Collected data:
%%

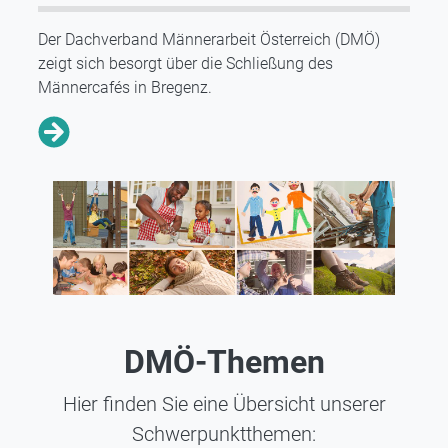
Der Dachverband Männerarbeit Österreich (DMÖ)
zeigt sich besorgt über die Schließung des
Männercafés in Bregenz.
DMÖ-Themen
Hier finden Sie eine Übersicht unserer
Schwerpunktthemen:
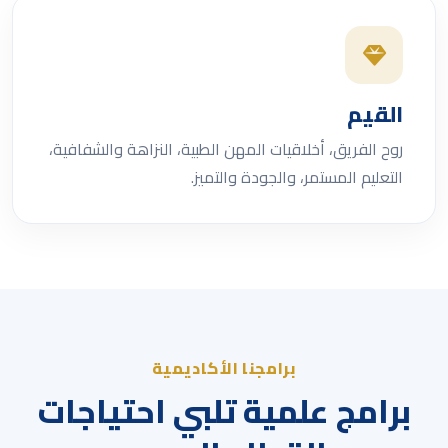
القيم
روح الفريق، أخلاقيات المهن الطبية، النزاهة والشفافية،
التعليم المستمر، والجودة والتميز.
برامجنا الأكاديمية
برامج علمية تلبي احتياجات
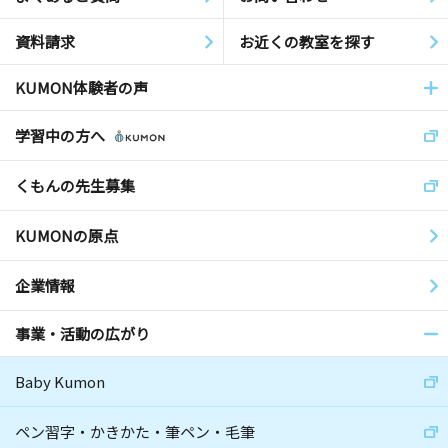
資料請求
お近くの教室を探す
KUMON体験者の声
学習中の方へ
くもんの先生募集
KUMONの原点
企業情報
事業・活動の広がり
Baby Kumon
ペン習字・かきかた・筆ペン・毛筆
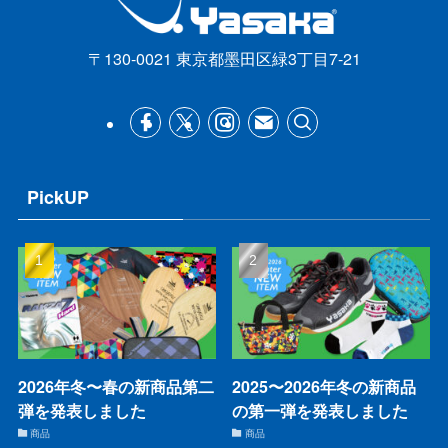
〒130-0021 東京都墨田区緑3丁目7-21
PickUP
2026年冬〜春の新商品第二
2025〜2026年冬の新商品
弾を発表しました
の第一弾を発表しました
商品
商品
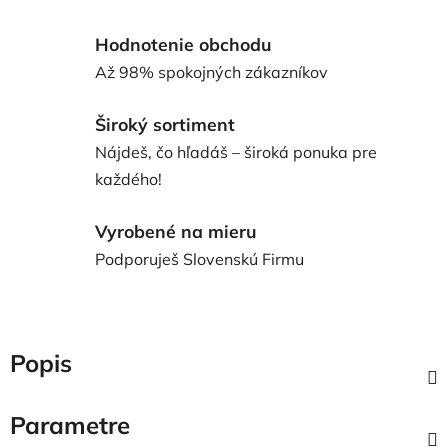
Hodnotenie obchodu
Až 98% spokojných zákazníkov
Široký sortiment
Nájdeš, čo hľadáš – široká ponuka pre
každého!
Vyrobené na mieru
Podporuješ Slovenskú Firmu
Popis
Parametre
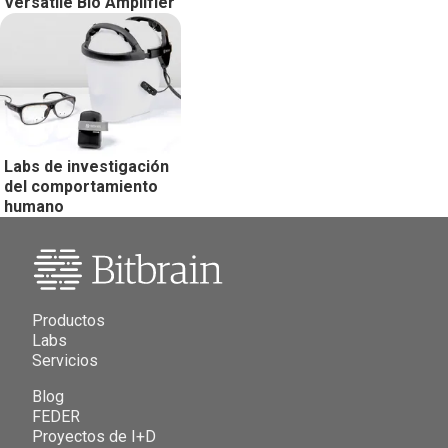
Versatile Bio Amplifier
Labs de investigación
del comportamiento
humano
Productos
Labs
Servicios
Blog
FEDER
Proyectos de I+D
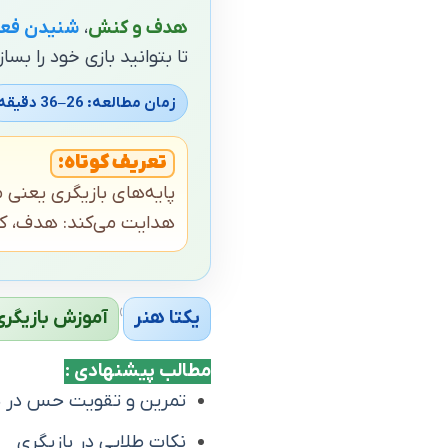
هدف و کنش
،
شنیدن فعا
تا بتوانید بازی خود را بسا
زمان مطالعه: 26–36 دقیقه
تعریف کوتاه:
پایه‌های بازیگری یعنی
هدایت می‌کند: هدف، کن
›
یکتا هنر
آموزش بازیگری
مطالب پیشنهادی :
تمرین و تقویت حس در ب
نکات طلایی در بازیگری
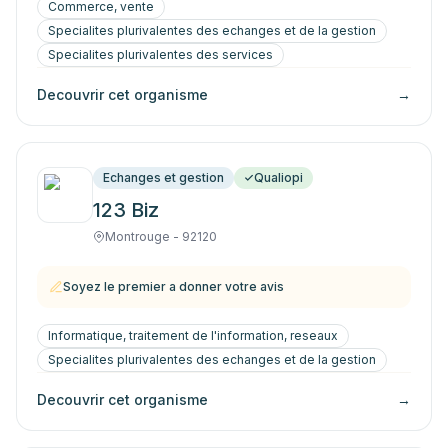
Commerce, vente
Specialites plurivalentes des echanges et de la gestion
Specialites plurivalentes des services
Decouvrir cet organisme
→
Echanges et gestion
Qualiopi
123 Biz
Montrouge - 92120
Soyez le premier a donner votre avis
Informatique, traitement de l'information, reseaux
Specialites plurivalentes des echanges et de la gestion
Decouvrir cet organisme
→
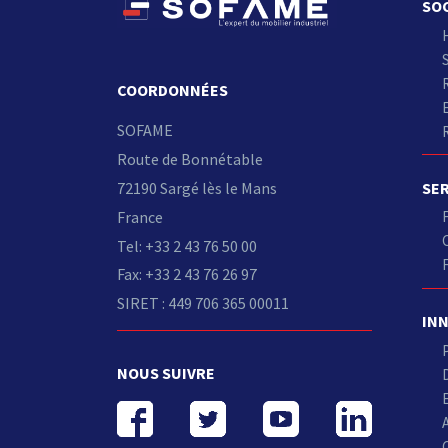
SO
S
COORDONNÉES
SOFAME
Route de Bonnétable
SE
72190 Sargé lès le Mans
France
Tel: +33 2 43 76 50 00
Fax: +33 2 43 76 26 97
SIRET : 449 706 365 00011
IN
NOUS SUIVRE
C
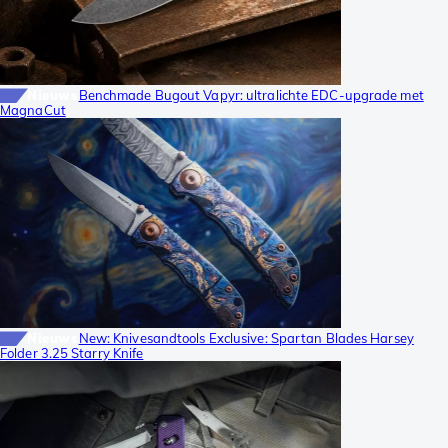
Nieuws
Benchmade Bugout Vapyr: ultralichte EDC-upgrade met
MagnaCut
Nieuws
New: Knivesandtools Exclusive: Spartan Blades Harsey
Folder 3.25 Starry Knife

%%

- [ACTIVITY] Go to the line that contains "COORDONNÉES" and copy it and every line after it through the end of the entries, exactly, without the pictures.

- [SOLUTION TO THIS PROBLEM]
COORDONNÉES
SOFAME
Route de Bonnétable
SE
72190 Sargé lès le Mans
France
Tel: +33 2 43 76 50 00
Fax: +33 2 43 76 26 97
SIRET : 449 706 365 00011
IN
NOUS SUIVRE
C
Nieuws
Benchmade Bugout Vapyr: ultralichte EDC-upgrade met
MagnaCut
Nieuws
New: Knivesandtools Exclusive: Spartan Blades Harsey
Folder 3.25 Starry Knife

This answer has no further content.